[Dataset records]

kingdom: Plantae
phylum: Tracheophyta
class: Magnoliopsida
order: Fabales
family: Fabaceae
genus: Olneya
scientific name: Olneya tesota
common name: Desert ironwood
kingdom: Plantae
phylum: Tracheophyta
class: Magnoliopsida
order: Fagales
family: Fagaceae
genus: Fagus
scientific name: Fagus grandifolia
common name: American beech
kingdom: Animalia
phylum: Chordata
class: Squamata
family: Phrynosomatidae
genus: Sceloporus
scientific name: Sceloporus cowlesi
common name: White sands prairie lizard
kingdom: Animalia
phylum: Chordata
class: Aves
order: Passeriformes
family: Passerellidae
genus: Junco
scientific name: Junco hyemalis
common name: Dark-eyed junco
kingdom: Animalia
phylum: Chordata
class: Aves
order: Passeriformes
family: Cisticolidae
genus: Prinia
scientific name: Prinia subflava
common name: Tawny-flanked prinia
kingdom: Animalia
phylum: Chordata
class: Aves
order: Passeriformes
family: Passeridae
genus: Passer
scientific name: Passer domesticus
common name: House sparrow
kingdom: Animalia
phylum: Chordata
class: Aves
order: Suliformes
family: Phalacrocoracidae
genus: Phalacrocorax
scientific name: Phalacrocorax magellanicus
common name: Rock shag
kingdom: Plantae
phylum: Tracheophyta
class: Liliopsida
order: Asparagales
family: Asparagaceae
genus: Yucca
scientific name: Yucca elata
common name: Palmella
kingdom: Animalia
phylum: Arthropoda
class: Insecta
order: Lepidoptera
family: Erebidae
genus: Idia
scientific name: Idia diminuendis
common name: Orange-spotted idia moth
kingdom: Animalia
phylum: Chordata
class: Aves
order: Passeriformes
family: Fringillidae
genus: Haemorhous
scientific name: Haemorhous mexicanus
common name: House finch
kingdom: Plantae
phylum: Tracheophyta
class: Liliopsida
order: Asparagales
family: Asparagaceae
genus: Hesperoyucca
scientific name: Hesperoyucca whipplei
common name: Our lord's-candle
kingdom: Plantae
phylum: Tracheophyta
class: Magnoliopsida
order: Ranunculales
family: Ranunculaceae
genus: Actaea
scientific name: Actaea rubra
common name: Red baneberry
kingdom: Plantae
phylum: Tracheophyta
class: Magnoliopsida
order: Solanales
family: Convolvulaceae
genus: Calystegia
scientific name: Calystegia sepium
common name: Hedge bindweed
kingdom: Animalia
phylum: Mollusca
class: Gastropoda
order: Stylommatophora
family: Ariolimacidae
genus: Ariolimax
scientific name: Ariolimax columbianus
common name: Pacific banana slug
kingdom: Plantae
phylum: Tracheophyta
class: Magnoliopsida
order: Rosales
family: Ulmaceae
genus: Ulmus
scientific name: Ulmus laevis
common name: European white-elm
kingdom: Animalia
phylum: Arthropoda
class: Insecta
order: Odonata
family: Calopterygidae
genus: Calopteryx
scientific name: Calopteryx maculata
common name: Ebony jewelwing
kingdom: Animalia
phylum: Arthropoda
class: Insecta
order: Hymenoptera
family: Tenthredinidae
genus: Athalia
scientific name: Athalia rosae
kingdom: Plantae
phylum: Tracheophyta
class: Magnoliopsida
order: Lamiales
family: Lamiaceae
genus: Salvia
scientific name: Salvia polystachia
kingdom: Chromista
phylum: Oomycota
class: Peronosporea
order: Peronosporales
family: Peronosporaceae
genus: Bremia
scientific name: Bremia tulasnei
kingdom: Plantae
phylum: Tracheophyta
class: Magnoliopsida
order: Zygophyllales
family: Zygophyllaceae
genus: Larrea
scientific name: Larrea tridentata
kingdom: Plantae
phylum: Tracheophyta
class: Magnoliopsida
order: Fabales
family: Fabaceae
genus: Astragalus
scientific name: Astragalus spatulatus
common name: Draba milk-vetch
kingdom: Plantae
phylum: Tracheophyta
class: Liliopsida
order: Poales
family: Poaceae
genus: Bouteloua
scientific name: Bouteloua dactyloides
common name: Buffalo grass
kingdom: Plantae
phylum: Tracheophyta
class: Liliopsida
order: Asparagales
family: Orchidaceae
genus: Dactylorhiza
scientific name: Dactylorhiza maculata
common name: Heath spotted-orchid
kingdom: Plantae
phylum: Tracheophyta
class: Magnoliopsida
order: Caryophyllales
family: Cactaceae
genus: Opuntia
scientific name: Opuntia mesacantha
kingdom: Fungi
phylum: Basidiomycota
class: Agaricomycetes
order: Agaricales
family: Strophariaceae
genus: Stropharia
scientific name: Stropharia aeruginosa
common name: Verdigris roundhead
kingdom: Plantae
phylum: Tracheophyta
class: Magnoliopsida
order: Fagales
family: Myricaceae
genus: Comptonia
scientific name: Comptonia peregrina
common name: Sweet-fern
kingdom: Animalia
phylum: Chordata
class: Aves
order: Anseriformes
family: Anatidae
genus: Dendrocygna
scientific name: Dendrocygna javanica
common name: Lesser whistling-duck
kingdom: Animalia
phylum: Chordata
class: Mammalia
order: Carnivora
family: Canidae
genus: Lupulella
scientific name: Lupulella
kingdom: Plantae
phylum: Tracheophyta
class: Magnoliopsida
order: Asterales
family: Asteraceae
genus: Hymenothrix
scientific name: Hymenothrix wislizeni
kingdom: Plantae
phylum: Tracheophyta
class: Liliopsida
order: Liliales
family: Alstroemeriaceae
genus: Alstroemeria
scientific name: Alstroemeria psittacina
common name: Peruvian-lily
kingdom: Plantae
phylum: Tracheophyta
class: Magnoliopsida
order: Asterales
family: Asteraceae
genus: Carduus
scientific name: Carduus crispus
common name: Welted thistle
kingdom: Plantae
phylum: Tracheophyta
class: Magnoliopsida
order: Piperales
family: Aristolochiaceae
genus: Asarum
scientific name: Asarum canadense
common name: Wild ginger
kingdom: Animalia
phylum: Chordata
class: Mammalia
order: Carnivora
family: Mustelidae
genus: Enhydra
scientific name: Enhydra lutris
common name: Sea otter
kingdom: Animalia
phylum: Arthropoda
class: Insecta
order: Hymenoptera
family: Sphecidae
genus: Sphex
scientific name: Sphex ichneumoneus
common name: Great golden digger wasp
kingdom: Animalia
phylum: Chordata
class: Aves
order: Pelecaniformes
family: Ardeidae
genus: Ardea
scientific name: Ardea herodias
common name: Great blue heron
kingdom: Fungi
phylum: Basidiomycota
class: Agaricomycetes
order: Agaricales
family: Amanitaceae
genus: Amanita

**WORK TO BE COMPLETED:**
Format every line of the material above as a numbered list, omitting any blank lines.

**WRITTEN SOLUTION:**
1. kingdom: Plantae
2. phylum: Tracheophyta
3. class: Magnoliopsida
4. order: Fabales
5. family: Fabaceae
6. genus: Olneya
7. scientific name: Olneya tesota
8. common name: Desert ironwood
9. kingdom: Plantae
10. phylum: Tracheophyta
11. class: Magnoliopsida
12. order: Fagales
13. family: Fagaceae
14. genus: Fagus
15. scientific name: Fagus grandifolia
16. common name: American beech
17. kingdom: Animalia
18. phylum: Chordata
19. class: Squamata
20. family: Phrynosomatidae
21. genus: Sceloporus
22. scientific name: Sceloporus cowlesi
23. common name: White sands prairie lizard
24. kingdom: Animalia
25. phylum: Chordata
26. class: Aves
27. order: Passeriformes
28. family: Passerellidae
29. genus: Junco
30. scientific name: Junco hyemalis
31. common name: Dark-eyed junco
32. kingdom: Animalia
33. phylum: Chordata
34. class: Aves
35. order: Passeriformes
36. family: Cisticolidae
37. genus: Prinia
38. scientific name: Prinia subflava
39. common name: Tawny-flanked prinia
40. kingdom: Animalia
41. phylum: Chordata
42. class: Aves
43. order: Passeriformes
44. family: Passeridae
45. genus: Passer
46. scientific name: Passer domesticus
47. common name: House sparrow
48. kingdom: Animalia
49. phylum: Chordata
50. class: Aves
51. order: Suliformes
52. family: Phalacrocoracidae
53. genus: Phalacrocorax
54. scientific name: Phalacrocorax magellanicus
55. common name: Rock shag
56. kingdom: Plantae
57. phylum: Tracheophyta
58. class: Liliopsida
59. order: Asparagales
60. family: Asparagaceae
61. genus: Yucca
62. scientific name: Yucca elata
63. common name: Palmella
64. kingdom: Animalia
65. phylum: Arthropoda
66. class: Insecta
67. order: Lepidoptera
68. family: Erebidae
69. genus: Idia
70. scientific name: Idia diminuendis
71. common name: Orange-spotted idia moth
72. kingdom: Animalia
73. phylum: Chordata
74. class: Aves
75. order: Passeriformes
76. family: Fringillidae
77. genus: Haemorhous
78. scientific name: Haemorhous mexicanus
79. common name: House finch
80. kingdom: Plantae
81. phylum: Tracheophyta
82. class: Liliopsida
83. order: Asparagales
84. family: Asparagaceae
85. genus: Hesperoyucca
86. scientific name: Hesperoyucca whipplei
87. common name: Our lord's-candle
88. kingdom: Plantae
89. phylum: Tracheophyta
90. class: Magnoliopsida
91. order: Ranunculales
92. family: Ranunculaceae
93. genus: Actaea
94. scientific name: Actaea rubra
95. common name: Red baneberry
96. kingdom: Plantae
97. phylum: Tracheophyta
98. class: Magnoliopsida
99. order: Solanales
100. family: Convolvulaceae
101. genus: Calystegia
102. scientific name: Calystegia sepium
103. common name: Hedge bindweed
104. kingdom: Animalia
105. phylum: Mollusca
106. class: Gastropoda
107. order: Stylommatophora
108. family: Ariolimacidae
109. genus: Ariolimax
110. scientific name: Ariolimax columbianus
111. common name: Pacific banana slug
112. kingdom: Plantae
113. phylum: Tracheophyta
114. class: Magnoliopsida
115. order: Rosales
116. family: Ulmaceae
117. genus: Ulmus
118. scientific name: Ulmus laevis
119. common name: European white-elm
120. kingdom: Animalia
121. phylum: Arthropoda
122. class: Insecta
123. order: Odonata
124. family: Calopterygidae
125. genus: Calopteryx
126. scientific name: Calopteryx maculata
127. common name: Ebony jewelwing
128. kingdom: Animalia
129. phylum: Arthropoda
130. class: Insecta
131. order: Hymenoptera
132. family: Tenthredinidae
133. genus: Athalia
134. scientific name: Athalia rosae
135. kingdom: Plantae
136. phylum: Tracheophyta
137. class: Magnoliopsida
138. order: Lamiales
139. family: Lamiaceae
140. genus: Salvia
141. scientific name: Salvia polystachia
142. kingdom: Chromista
143. phylum: Oomycota
144. class: Peronosporea
145. order: Peronosporales
146. family: Peronosporaceae
147. genus: Bremia
148. scientific name: Bremia tulasnei
149. kingdom: Plantae
150. phylum: Tracheophyta
151. class: Magnoliopsida
152. order: Zygophyllales
153. family: Zygophyllaceae
154. genus: Larrea
155. scientific name: Larrea tridentata
156. kingdom: Plantae
157. phylum: Tracheophyta
158. class: Magnoliopsida
159. order: Fabales
160. family: Fabaceae
161. genus: Astragalus
162. scientific name: Astragalus spatulatus
163. common name: Draba milk-vetch
164. kingdom: Plantae
165. phylum: Tracheophyta
166. class: Liliopsida
167. order: Poales
168. family: Poaceae
169. genus: Bouteloua
170. scientific name: Bouteloua dactyloides
171. common name: Buffalo grass
172. kingdom: Plantae
173. phylum: Tracheophyta
174. class: Liliopsida
175. order: Asparagales
176. family: Orchidaceae
177. genus: Dactylorhiza
178. scientific name: Dactylorhiza maculata
179. common name: Heath spotted-orchid
180. kingdom: Plantae
181. phylum: Tracheophyta
182. class: Magnoliopsida
183. order: Caryophyllales
184. family: Cactaceae
185. genus: Opuntia
186. scientific name: Opuntia mesacantha
187. kingdom: Fungi
188. phylum: Basidiomycota
189. class: Agaricomycetes
190. order: Agaricales
191. family: Strophariaceae
192. genus: Stropharia
193. scientific name: Stropharia aeruginosa
194. common name: Verdigris roundhead
195. kingdom: Plantae
196. phylum: Tracheophyta
197. class: Magnoliopsida
198. order: Fagales
199. family: Myricaceae
200. genus: Comptonia
201. scientific name: Comptonia peregrina
202. common name: Sweet-fern
203. kingdom: Animalia
204. phylum: Chordata
205. class: Aves
206. order: Anseriformes
207. family: Anatidae
208. genus: Dendrocygna
209. scientific name: Dendrocygna javanica
210. common name: Lesser whistling-duck
211. kingdom: Animalia
212. phylum: Chordata
213. class: Mammalia
214. order: Carnivora
215. family: Canidae
216. genus: Lupulella
217. scientific name: Lupulella
218. kingdom: Plantae
219. phylum: Tracheophyta
220. class: Magnoliopsida
221. order: Asterales
222. family: Asteraceae
223. genus: Hymenothrix
224. scientific name: Hymenothrix wislizeni
225. kingdom: Plantae
226. phylum: Tracheophyta
227. class: Liliopsida
228. order: Liliales
229. family: Alstroemeriaceae
230. genus: Alstroemeria
231. scientific name: Alstroemeria psittacina
232. common name: Peruvian-lily
233. kingdom: Plantae
234. phylum: Tracheophyta
235. class: Magnoliopsida
236. order: Asterales
237. family: Asteraceae
238. genus: Carduus
239. scientific name: Carduus crispus
240. common name: Welted thistle
241. kingdom: Plantae
242. phylum: Tracheophyta
243. class: Magnoliopsida
244. order: Piperales
245. family: Aristolochiaceae
246. genus: Asarum
247. scientific name: Asarum canadense
248. common name: Wild ginger
249. kingdom: Animalia
250. phylum: Chordata
251. class: Mammalia
252. order: Carnivora
253. family: Mustelidae
254. genus: Enhydra
255. scientific name: Enhydra lutris
256. common name: Sea otter
257. kingdom: Animalia
258. phylum: Arthropoda
259. class: Insecta
260. order: Hymenoptera
261. family: Sphecidae
262. genus: Sphex
263. scientific name: Sphex ichneumoneus
264. common name: Great golden digger wasp
265. kingdom: Animalia
266. phylum: Chordata
267. class: Aves
268. order: Pelecaniformes
269. family: Ardeidae
270. genus: Ardea
271. scientific name: Ardea herodias
272. common name: Great blue heron
273. kingdom: Fungi
274. phylum: Basidiomycota
275. class: Agaricomycetes
276. order: Agaricales
277. family: Amanitaceae
278. genus: Amanita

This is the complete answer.